Exercise aim: Rewrite the rows below, putting "ExpressJS" wherever "Express.js" appears and changing nothing else.

Dataset content:
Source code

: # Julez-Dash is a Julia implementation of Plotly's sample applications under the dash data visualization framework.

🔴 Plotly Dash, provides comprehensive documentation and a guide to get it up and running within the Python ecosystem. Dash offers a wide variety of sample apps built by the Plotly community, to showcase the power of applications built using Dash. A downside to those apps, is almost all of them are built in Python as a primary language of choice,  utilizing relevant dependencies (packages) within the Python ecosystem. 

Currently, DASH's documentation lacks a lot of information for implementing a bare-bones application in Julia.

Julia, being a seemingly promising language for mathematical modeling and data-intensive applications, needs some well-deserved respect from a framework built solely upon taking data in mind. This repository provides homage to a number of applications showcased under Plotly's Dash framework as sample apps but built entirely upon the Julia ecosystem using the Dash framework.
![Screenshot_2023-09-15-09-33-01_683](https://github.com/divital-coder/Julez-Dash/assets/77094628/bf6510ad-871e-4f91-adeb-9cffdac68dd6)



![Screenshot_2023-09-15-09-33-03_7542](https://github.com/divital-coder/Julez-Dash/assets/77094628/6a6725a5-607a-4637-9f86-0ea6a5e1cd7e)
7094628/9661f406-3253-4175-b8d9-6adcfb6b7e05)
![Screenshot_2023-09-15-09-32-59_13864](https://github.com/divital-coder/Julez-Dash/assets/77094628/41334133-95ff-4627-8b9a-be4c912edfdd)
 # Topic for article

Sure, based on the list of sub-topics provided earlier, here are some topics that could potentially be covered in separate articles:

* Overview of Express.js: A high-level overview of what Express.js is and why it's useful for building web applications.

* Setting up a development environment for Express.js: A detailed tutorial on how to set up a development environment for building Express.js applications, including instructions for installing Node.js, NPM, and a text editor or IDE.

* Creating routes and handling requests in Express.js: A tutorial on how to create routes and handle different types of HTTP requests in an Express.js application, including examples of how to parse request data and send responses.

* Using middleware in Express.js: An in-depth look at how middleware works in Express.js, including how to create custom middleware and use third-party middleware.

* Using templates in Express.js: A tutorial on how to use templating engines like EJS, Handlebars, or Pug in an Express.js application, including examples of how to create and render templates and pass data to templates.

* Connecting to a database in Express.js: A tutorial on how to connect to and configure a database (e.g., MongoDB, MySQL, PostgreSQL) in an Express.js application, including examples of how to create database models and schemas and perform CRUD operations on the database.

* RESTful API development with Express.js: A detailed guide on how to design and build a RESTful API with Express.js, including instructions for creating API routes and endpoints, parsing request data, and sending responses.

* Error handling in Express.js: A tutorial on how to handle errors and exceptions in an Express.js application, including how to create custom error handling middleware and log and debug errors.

Your response:
Source code

: # Julez-Dash is a Julia implementation of Plotly's sample applications under the dash data visualization framework.

🔴 Plotly Dash, provides comprehensive documentation and a guide to get it up and running within the Python ecosystem. Dash offers a wide variety of sample apps built by the Plotly community, to showcase the power of applications built using Dash. A downside to those apps, is almost all of them are built in Python as a primary language of choice,  utilizing relevant dependencies (packages) within the Python ecosystem. 

Currently, DASH's documentation lacks a lot of information for implementing a bare-bones application in Julia.

Julia, being a seemingly promising language for mathematical modeling and data-intensive applications, needs some well-deserved respect from a framework built solely upon taking data in mind. This repository provides homage to a number of applications showcased under Plotly's Dash framework as sample apps but built entirely upon the Julia ecosystem using the Dash framework.
![Screenshot_2023-09-15-09-33-01_683](https://github.com/divital-coder/Julez-Dash/assets/77094628/bf6510ad-871e-4f91-adeb-9cffdac68dd6)



![Screenshot_2023-09-15-09-33-03_7542](https://github.com/divital-coder/Julez-Dash/assets/77094628/6a6725a5-607a-4637-9f86-0ea6a5e1cd7e)
7094628/9661f406-3253-4175-b8d9-6adcfb6b7e05)
![Screenshot_2023-09-15-09-32-59_13864](https://github.com/divital-coder/Julez-Dash/assets/77094628/41334133-95ff-4627-8b9a-be4c912edfdd)
 # Topic for article

Sure, based on the list of sub-topics provided earlier, here are some topics that could potentially be covered in separate articles:

* Overview of ExpressJS: A high-level overview of what ExpressJS is and why it's useful for building web applications.

* Setting up a development environment for ExpressJS: A detailed tutorial on how to set up a development environment for building ExpressJS applications, including instructions for installing Node.js, NPM, and a text editor or IDE.

* Creating routes and handling requests in ExpressJS: A tutorial on how to create routes and handle different types of HTTP requests in an ExpressJS application, including examples of how to parse request data and send responses.

* Using middleware in ExpressJS: An in-depth look at how middleware works in ExpressJS, including how to create custom middleware and use third-party middleware.

* Using templates in ExpressJS: A tutorial on how to use templating engines like EJS, Handlebars, or Pug in an ExpressJS application, including examples of how to create and render templates and pass data to templates.

* Connecting to a database in ExpressJS: A tutorial on how to connect to and configure a database (e.g., MongoDB, MySQL, PostgreSQL) in an ExpressJS application, including examples of how to create database models and schemas and perform CRUD operations on the database.

* RESTful API development with ExpressJS: A detailed guide on how to design and build a RESTful API with ExpressJS, including instructions for creating API routes and endpoints, parsing request data, and sending responses.

* Error handling in ExpressJS: A tutorial on how to handle errors and exceptions in an ExpressJS application, including how to create custom error handling middleware and log and debug errors.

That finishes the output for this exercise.